AVAILABLE DATA:
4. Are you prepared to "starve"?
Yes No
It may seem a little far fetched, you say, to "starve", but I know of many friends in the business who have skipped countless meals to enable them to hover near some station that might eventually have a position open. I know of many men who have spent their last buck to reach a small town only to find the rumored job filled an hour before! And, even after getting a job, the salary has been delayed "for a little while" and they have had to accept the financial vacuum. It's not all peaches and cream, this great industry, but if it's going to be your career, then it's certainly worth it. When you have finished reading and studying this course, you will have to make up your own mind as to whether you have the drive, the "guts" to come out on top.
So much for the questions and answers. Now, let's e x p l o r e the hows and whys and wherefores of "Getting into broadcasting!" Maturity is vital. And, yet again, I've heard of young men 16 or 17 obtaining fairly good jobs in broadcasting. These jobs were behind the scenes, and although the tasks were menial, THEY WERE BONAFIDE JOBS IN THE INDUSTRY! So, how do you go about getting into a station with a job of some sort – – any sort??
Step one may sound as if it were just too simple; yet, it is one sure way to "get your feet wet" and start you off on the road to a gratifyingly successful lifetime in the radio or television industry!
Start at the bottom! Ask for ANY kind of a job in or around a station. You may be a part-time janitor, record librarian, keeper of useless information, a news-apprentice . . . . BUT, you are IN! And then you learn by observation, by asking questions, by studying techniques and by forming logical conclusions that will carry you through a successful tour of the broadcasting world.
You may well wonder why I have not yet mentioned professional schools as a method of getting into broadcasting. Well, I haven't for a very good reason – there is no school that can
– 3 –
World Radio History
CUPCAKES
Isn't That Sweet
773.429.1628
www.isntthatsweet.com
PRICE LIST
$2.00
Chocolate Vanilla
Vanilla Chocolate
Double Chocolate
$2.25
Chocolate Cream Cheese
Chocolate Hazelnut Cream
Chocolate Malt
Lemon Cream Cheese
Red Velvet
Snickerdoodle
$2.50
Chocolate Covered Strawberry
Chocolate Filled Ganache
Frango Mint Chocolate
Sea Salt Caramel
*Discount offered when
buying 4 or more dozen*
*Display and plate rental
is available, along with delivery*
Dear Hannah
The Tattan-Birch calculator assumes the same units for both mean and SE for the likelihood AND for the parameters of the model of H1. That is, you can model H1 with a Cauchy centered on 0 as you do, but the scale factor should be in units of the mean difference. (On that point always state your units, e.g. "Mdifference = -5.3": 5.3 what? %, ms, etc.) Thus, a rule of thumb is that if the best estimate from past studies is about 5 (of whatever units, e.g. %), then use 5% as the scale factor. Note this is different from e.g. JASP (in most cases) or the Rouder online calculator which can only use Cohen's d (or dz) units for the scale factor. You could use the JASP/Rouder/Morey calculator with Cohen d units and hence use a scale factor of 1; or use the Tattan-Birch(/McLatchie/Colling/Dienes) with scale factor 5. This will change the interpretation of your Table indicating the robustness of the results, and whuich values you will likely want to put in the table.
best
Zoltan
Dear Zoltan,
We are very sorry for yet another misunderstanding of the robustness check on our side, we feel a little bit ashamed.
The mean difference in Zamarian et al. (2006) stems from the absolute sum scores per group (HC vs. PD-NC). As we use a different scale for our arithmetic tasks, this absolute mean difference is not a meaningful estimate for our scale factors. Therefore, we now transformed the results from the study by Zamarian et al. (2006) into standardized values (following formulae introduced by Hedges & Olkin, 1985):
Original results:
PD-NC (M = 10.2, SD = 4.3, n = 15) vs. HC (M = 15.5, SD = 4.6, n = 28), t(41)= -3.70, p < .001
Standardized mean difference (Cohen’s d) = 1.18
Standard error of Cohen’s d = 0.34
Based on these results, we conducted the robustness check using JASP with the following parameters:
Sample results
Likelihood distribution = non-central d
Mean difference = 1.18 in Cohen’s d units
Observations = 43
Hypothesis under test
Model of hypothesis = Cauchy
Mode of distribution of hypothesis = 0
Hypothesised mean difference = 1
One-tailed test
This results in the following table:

WHAT TO DO: Your answer should be only the number of lines in the records that hold the word "table".

TASK SOLUTION: 2